Exercise brief: Word for word, retype the entire listing.

======== Records shown

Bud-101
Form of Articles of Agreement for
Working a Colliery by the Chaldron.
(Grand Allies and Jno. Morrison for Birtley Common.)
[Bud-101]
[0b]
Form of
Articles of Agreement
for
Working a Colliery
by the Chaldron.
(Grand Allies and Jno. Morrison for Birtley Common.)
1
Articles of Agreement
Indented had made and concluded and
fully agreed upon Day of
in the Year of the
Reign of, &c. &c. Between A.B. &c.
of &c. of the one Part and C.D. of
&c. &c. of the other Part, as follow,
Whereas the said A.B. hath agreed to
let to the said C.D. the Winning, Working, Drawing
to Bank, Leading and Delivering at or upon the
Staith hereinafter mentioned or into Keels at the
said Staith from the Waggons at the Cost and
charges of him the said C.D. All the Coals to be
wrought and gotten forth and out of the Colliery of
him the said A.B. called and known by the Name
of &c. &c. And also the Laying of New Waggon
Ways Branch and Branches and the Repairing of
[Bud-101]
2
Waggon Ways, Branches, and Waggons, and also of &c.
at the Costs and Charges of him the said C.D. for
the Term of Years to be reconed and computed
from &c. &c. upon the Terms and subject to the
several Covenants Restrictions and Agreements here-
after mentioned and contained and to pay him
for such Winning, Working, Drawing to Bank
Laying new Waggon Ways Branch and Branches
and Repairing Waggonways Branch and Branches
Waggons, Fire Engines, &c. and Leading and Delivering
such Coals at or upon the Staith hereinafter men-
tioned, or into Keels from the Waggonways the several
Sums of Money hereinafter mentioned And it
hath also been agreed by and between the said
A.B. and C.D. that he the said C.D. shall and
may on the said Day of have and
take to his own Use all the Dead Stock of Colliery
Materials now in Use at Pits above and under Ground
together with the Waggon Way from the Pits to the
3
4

================

Expected answer:
Bud-101
Form of Articles of Agreement for
Working a Colliery by the Chaldron.
(Grand Allies and Jno. Morrison for Birtley Common.)
[Bud-101]
[0b]
Form of
Articles of Agreement
for
Working a Colliery
by the Chaldron.
(Grand Allies and Jno. Morrison for Birtley Common.)
1
Articles of Agreement
Indented had made and concluded and
fully agreed upon Day of
in the Year of the
Reign of, &c. &c. Between A.B. &c.
of &c. of the one Part and C.D. of
&c. &c. of the other Part, as follow,
Whereas the said A.B. hath agreed to
let to the said C.D. the Winning, Working, Drawing
to Bank, Leading and Delivering at or upon the
Staith hereinafter mentioned or into Keels at the
said Staith from the Waggons at the Cost and
charges of him the said C.D. All the Coals to be
wrought and gotten forth and out of the Colliery of
him the said A.B. called and known by the Name
of &c. &c. And also the Laying of New Waggon
Ways Branch and Branches and the Repairing of
[Bud-101]
2
Waggon Ways, Branches, and Waggons, and also of &c.
at the Costs and Charges of him the said C.D. for
the Term of Years to be reconed and computed
from &c. &c. upon the Terms and subject to the
several Covenants Restrictions and Agreements here-
after mentioned and contained and to pay him
for such Winning, Working, Drawing to Bank
Laying new Waggon Ways Branch and Branches
and Repairing Waggonways Branch and Branches
Waggons, Fire Engines, &c. and Leading and Delivering
such Coals at or upon the Staith hereinafter men-
tioned, or into Keels from the Waggonways the several
Sums of Money hereinafter mentioned And it
hath also been agreed by and between the said
A.B. and C.D. that he the said C.D. shall and
may on the said Day of have and
take to his own Use all the Dead Stock of Colliery
Materials now in Use at Pits above and under Ground
together with the Waggon Way from the Pits to the
3
4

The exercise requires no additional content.